DOCUMENT TEXT.

++++++++

Where Japanese says “mofumofu” for petting a fluffy cat or dog, Chinese slang has “rua,” written in roman letters—you see “想rua” for something (or someone) fluffy and adorable.

In Chinese you sometimes hear 哈 (ha) at the end of a sentence, apparently in the sense of “—right?” “—okay?” “—yeah?” (It’s one of the invisible speech particles, i.e. (in non-scripted speech) subtitles sometimes don’t include it even when it’s there; 嘛 and 嘞 are others.) I’m curious if anyone has investigated whether it’s related to its soundalike, the similar English “—huh?”

My morning running course goes past a large boys’ school, and one day I encountered some of their junior high baseball team (in semi-uniform) on the uphill past the entrance, where a teacher/coach was checking off their times. Some of them were not faster than me, which means they were pretty slow. Around the corner on the flat, where the coach couldn’t see them, they slowed down to a walk/trot; I couldn’t resist teasing “don’t let this old lady beat you! 頑張って!” as I went past, and one gave me a big grin and shouted back “Thank you! 頑張ってください!”

++++++++

DATA FOR REVIEW.
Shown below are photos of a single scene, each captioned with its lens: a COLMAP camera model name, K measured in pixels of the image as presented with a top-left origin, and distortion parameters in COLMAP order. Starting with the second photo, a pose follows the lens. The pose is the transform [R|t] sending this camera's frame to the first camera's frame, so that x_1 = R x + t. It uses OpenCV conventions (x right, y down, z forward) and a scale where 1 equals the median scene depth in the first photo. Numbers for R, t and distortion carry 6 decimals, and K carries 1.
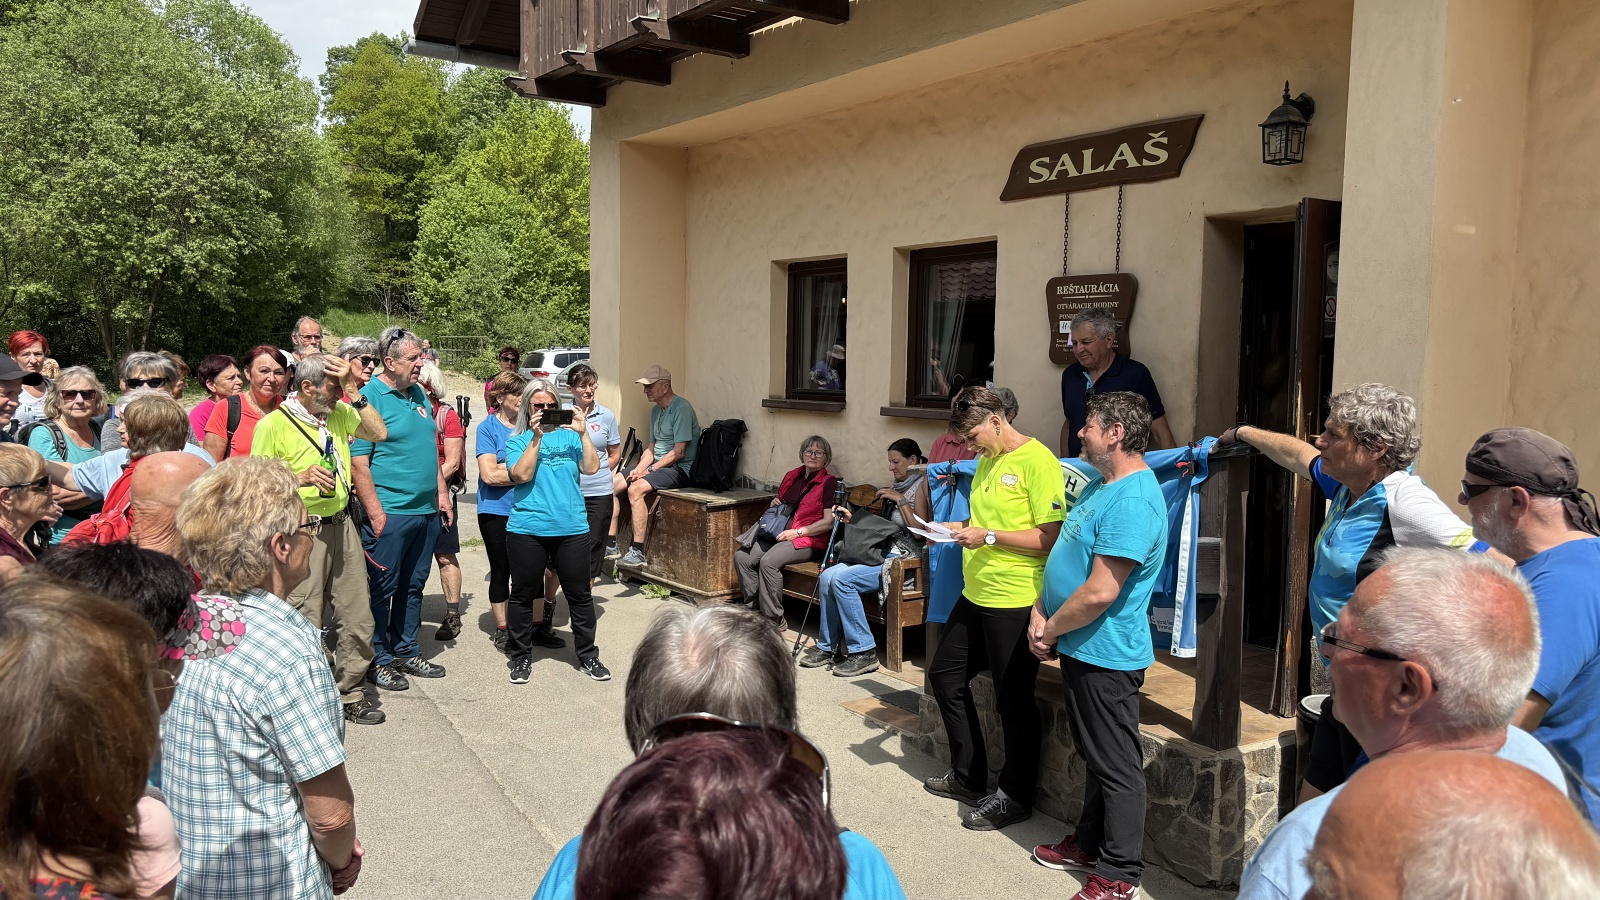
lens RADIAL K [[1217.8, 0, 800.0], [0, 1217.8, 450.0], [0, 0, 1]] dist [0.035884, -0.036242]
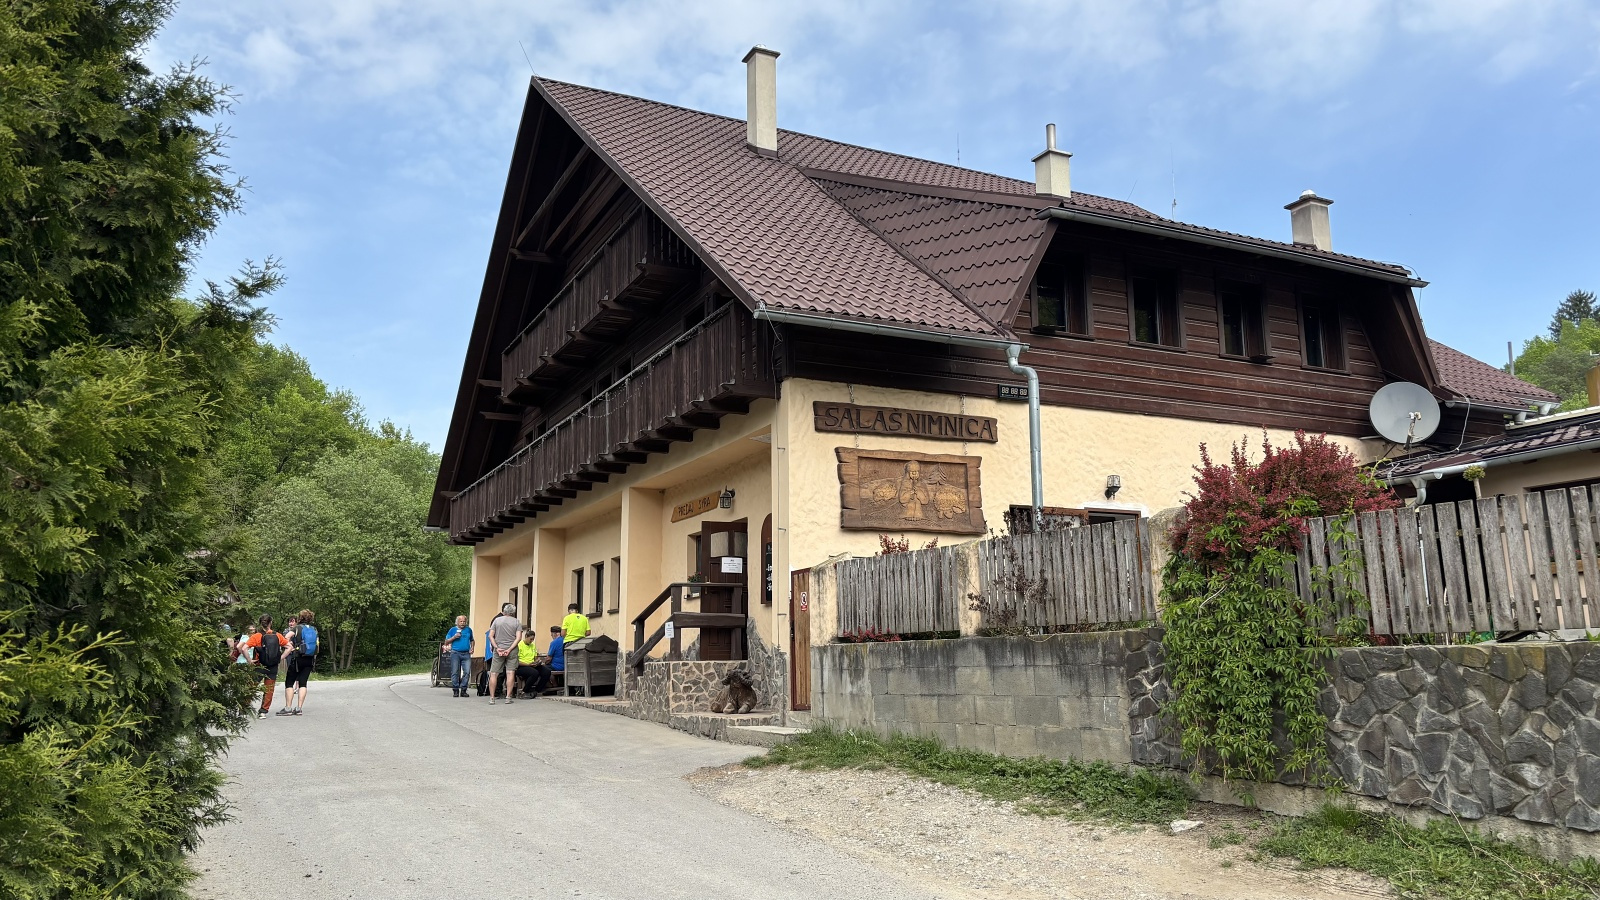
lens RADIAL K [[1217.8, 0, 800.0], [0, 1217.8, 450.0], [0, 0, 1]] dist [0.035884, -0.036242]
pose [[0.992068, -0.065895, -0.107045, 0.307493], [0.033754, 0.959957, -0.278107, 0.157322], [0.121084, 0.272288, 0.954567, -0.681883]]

++++++++

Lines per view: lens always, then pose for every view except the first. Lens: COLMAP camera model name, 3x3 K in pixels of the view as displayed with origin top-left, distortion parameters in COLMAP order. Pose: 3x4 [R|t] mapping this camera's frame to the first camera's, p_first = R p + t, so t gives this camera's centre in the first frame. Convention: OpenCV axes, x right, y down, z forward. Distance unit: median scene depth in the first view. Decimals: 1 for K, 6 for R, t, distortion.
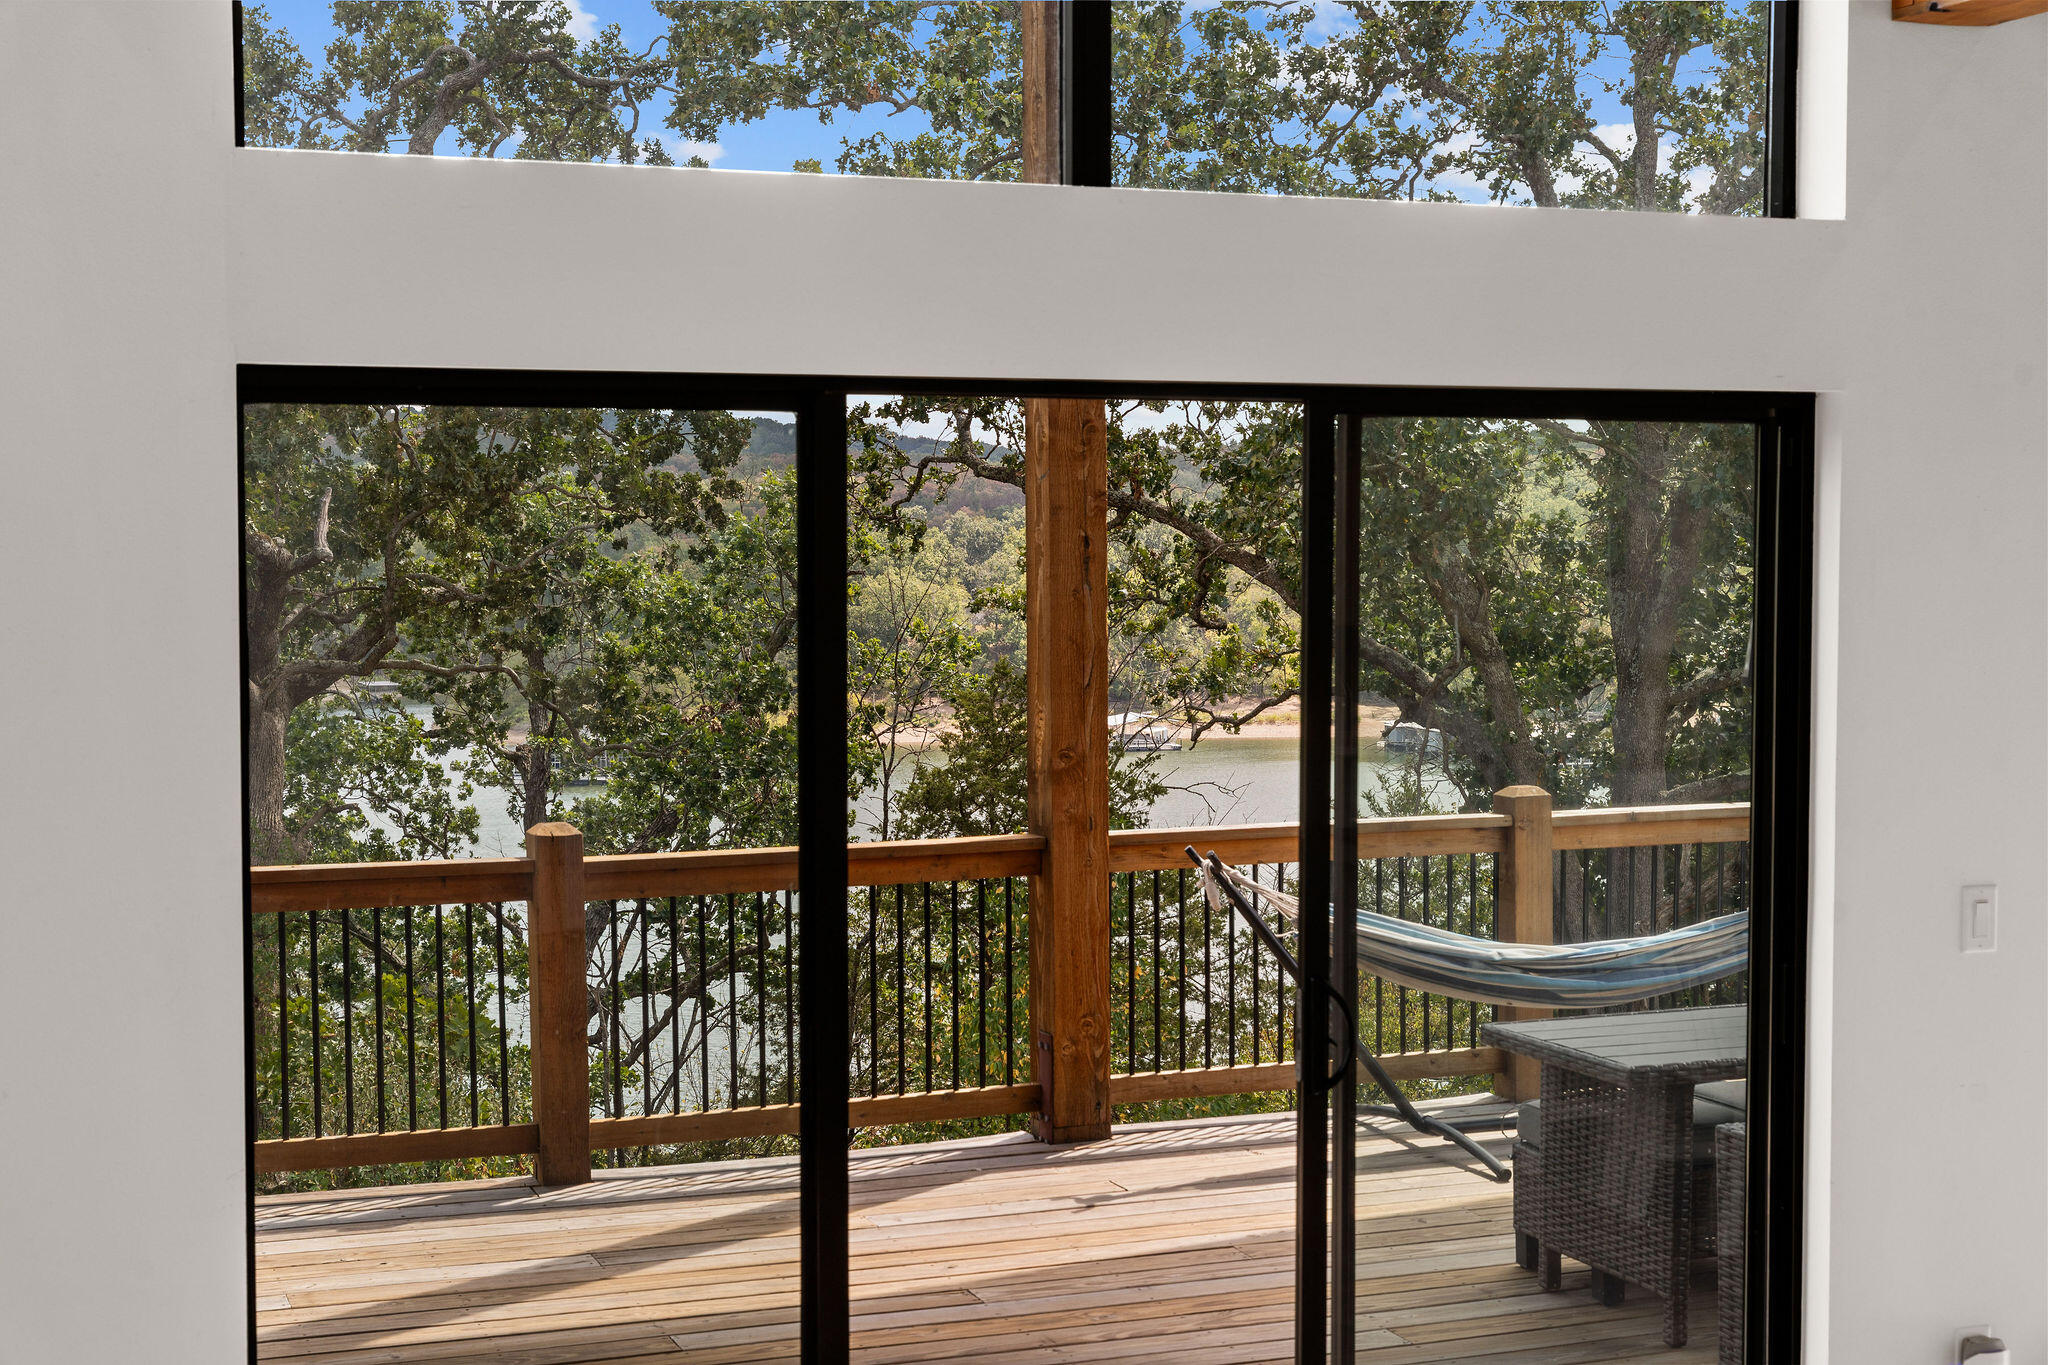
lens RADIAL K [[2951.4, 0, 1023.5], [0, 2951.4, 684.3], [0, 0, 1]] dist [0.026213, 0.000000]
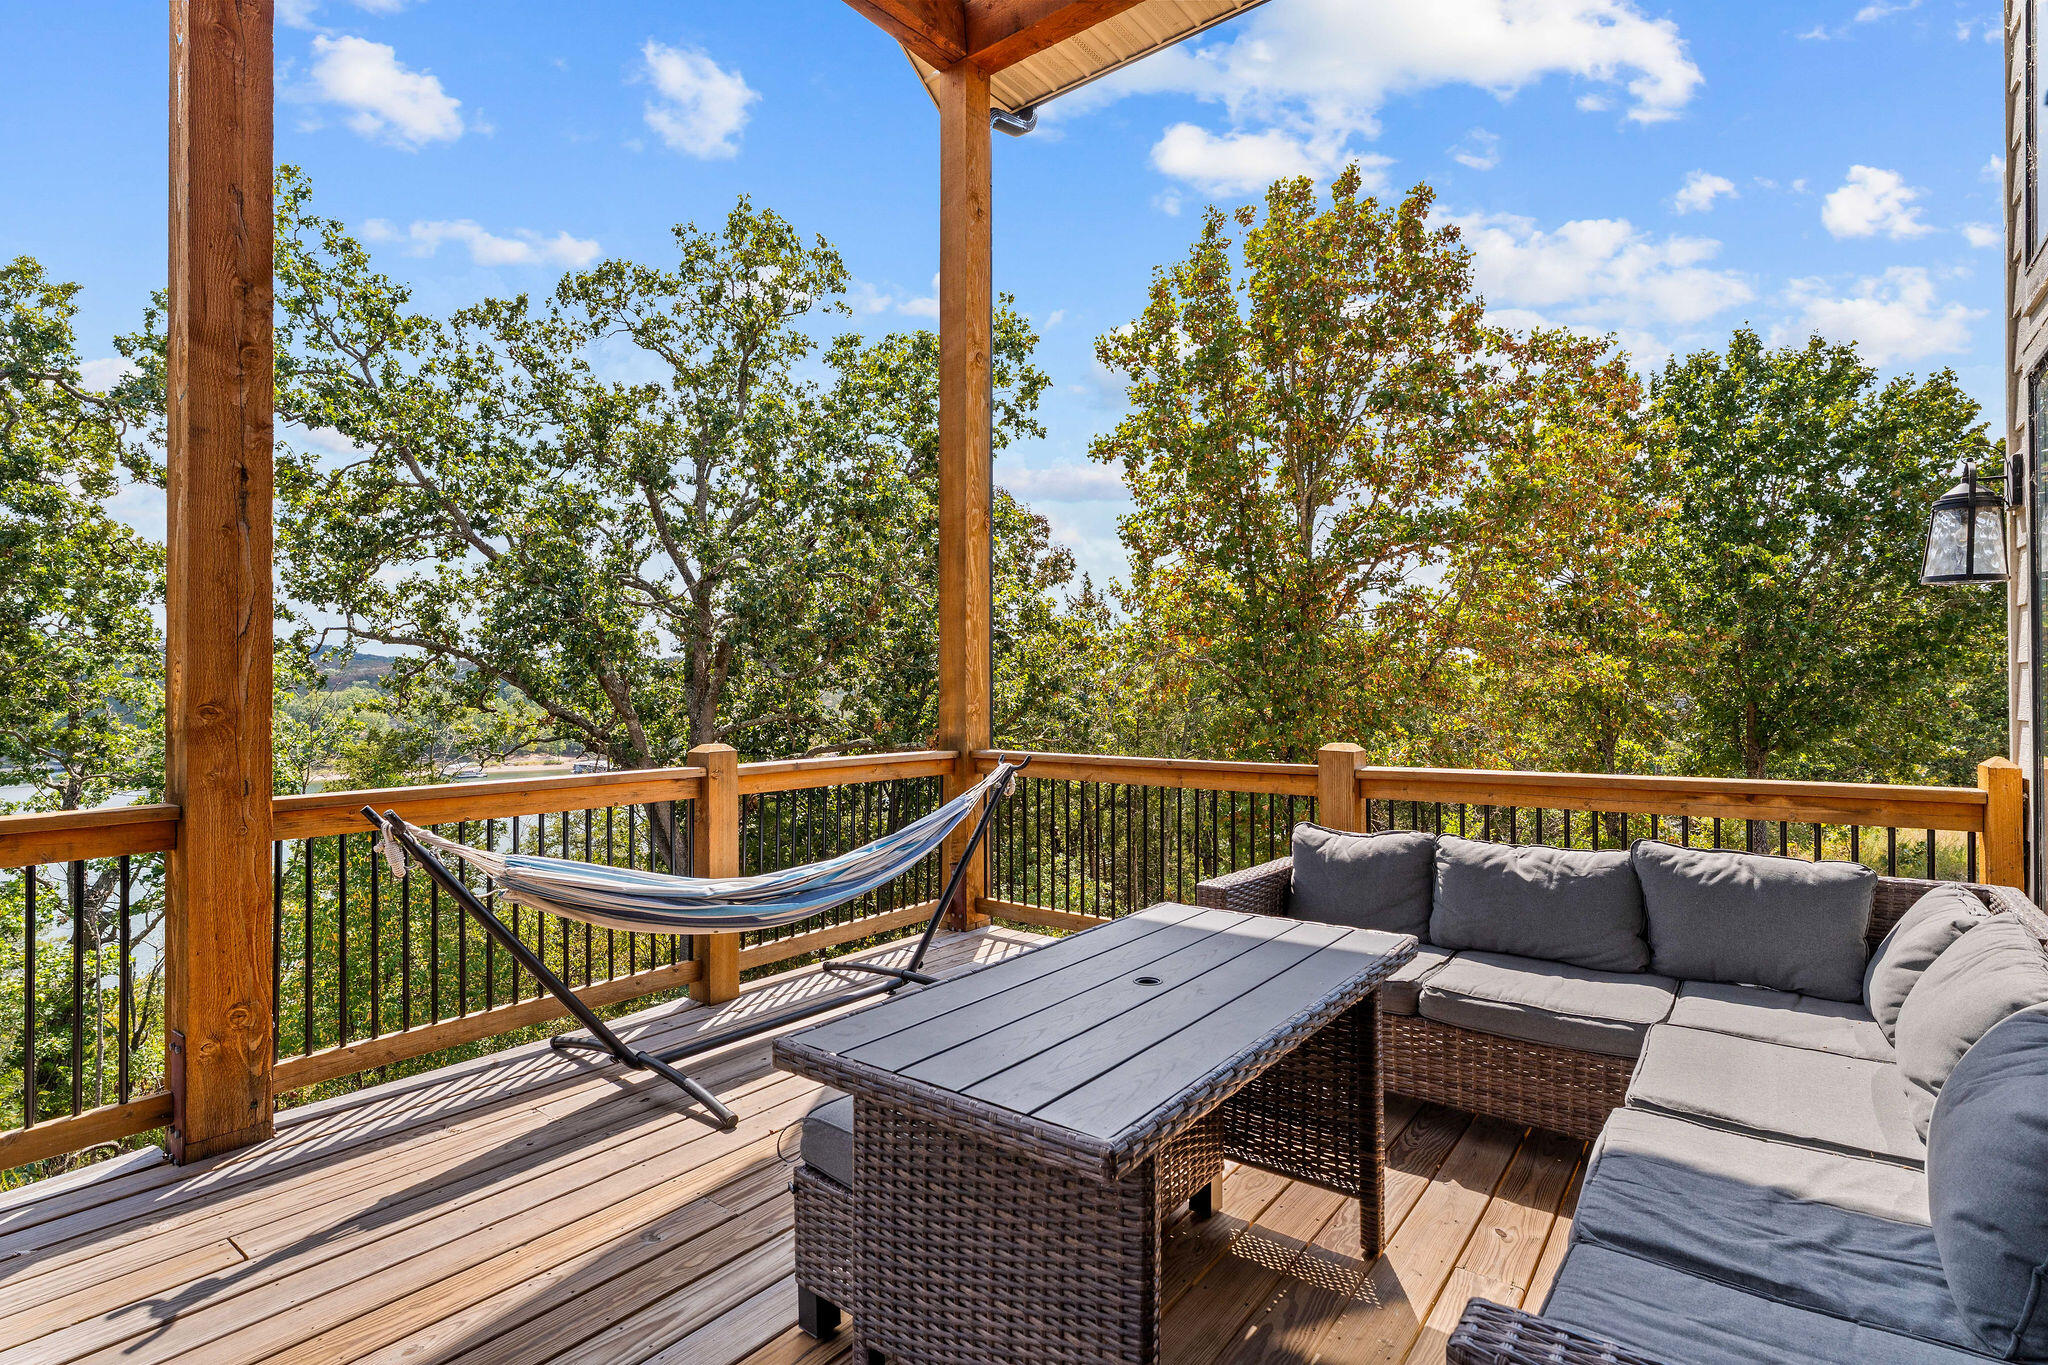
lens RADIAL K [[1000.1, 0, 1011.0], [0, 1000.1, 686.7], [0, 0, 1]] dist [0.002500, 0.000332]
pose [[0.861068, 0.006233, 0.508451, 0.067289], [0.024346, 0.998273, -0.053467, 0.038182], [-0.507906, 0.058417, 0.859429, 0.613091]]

++++++++

EXERCISE REQUIREMENTS.
(A) In the text on Chinese and Japanese expressions, what Chinese slang word corresponds to the Japanese "mofumofu"?
(B) Proceed with the text on Chinese and Japanese expressions, picking up after its last sentence.
The entries are taken from a different source.

ANSWERS PER TASK.
(A) "Rua," written in roman letters.

(B)
Because Client N can’t make up their minds about terminology from one month to the next, I had to spend some time lately changing all the terms translated as “Post Type” to “Pillar Type” and I’m very sorry it wasn’t the other way around, so I could have worked from pillar to post.

Y took me to see an old Gundam movie from his childhood, prudently making me read a plot synopsis first. Gorgeous animation, they knew what they were doing in the 1980s, very strange plot (everyone is motivated by both complex political opinions and high-school-level “I’ve never forgiven him for taking my girl” or “She doesn’t get to have you!” emotions). Very good worldbuilding, both the beautifully realized settings and giving a lot of nameless characters throwaway lines that made them three-dimensional, and also thinking through things like people working at weird angles to each other in zero gravity. Speaking of which I could have done without the damn miniskirts, but that said there were more women as competent pilots, soldiers, and mechanics than I would have expected from the era. Not surprisingly I rather fell for the minor character in glasses who has his own little tiny rebellion.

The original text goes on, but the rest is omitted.